__Short task__.
Turn the lines of each of the entries below into a numbered list, skipping any blank lines. Leave the pictures out of your answer.

## start Record list

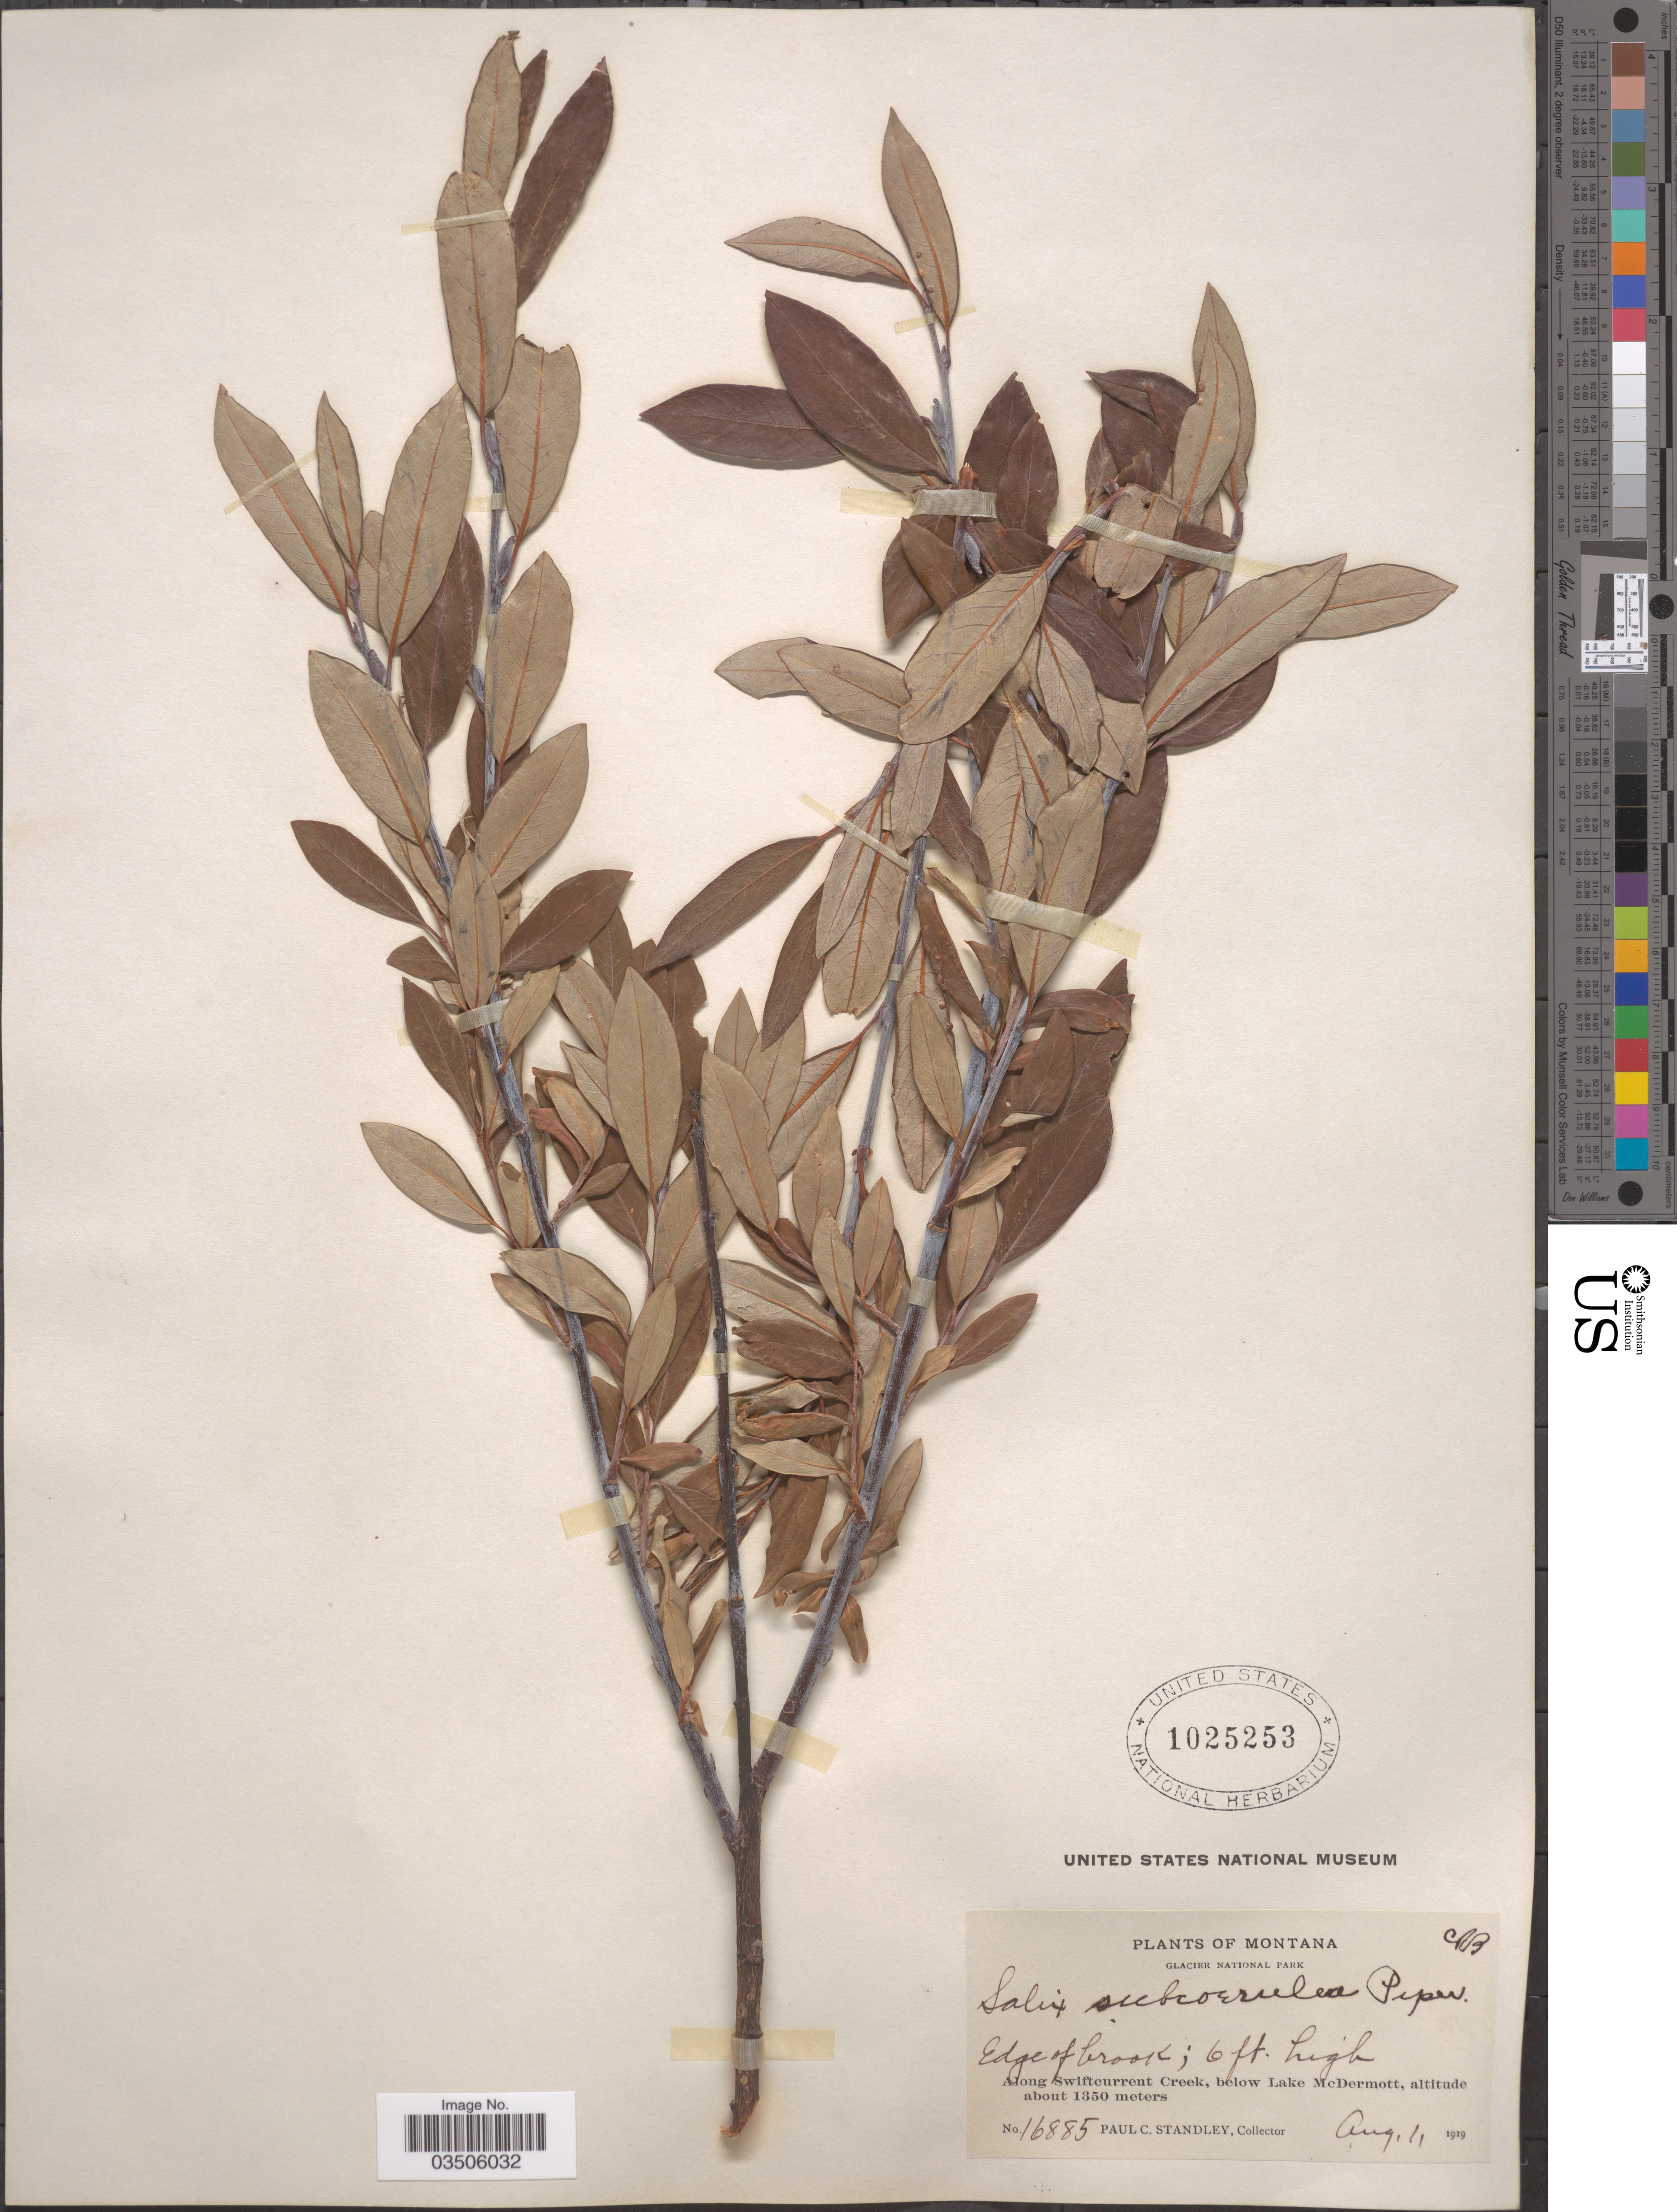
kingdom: Plantae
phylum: Tracheophyta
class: Magnoliopsida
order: Malpighiales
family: Salicaceae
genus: Salix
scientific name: Salix subcoerulea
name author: Piper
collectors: P. C. Standley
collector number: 16885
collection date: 1919-08-01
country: United States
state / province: Montana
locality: Glacier National Park. Edge of brook. Along Swiftcurrent Creek, below Lake McDermott.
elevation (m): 1350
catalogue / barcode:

## end Record list

__Response to the exercise__.
1. kingdom: Plantae
2. phylum: Tracheophyta
3. class: Magnoliopsida
4. order: Malpighiales
5. family: Salicaceae
6. genus: Salix
7. scientific name: Salix subcoerulea
8. name author: Piper
9. collectors: P. C. Standley
10. collector number: 16885
11. collection date: 1919-08-01
12. country: United States
13. state / province: Montana
14. locality: Glacier National Park. Edge of brook. Along Swiftcurrent Creek, below Lake McDermott.
15. elevation (m): 1350
16. catalogue / barcode:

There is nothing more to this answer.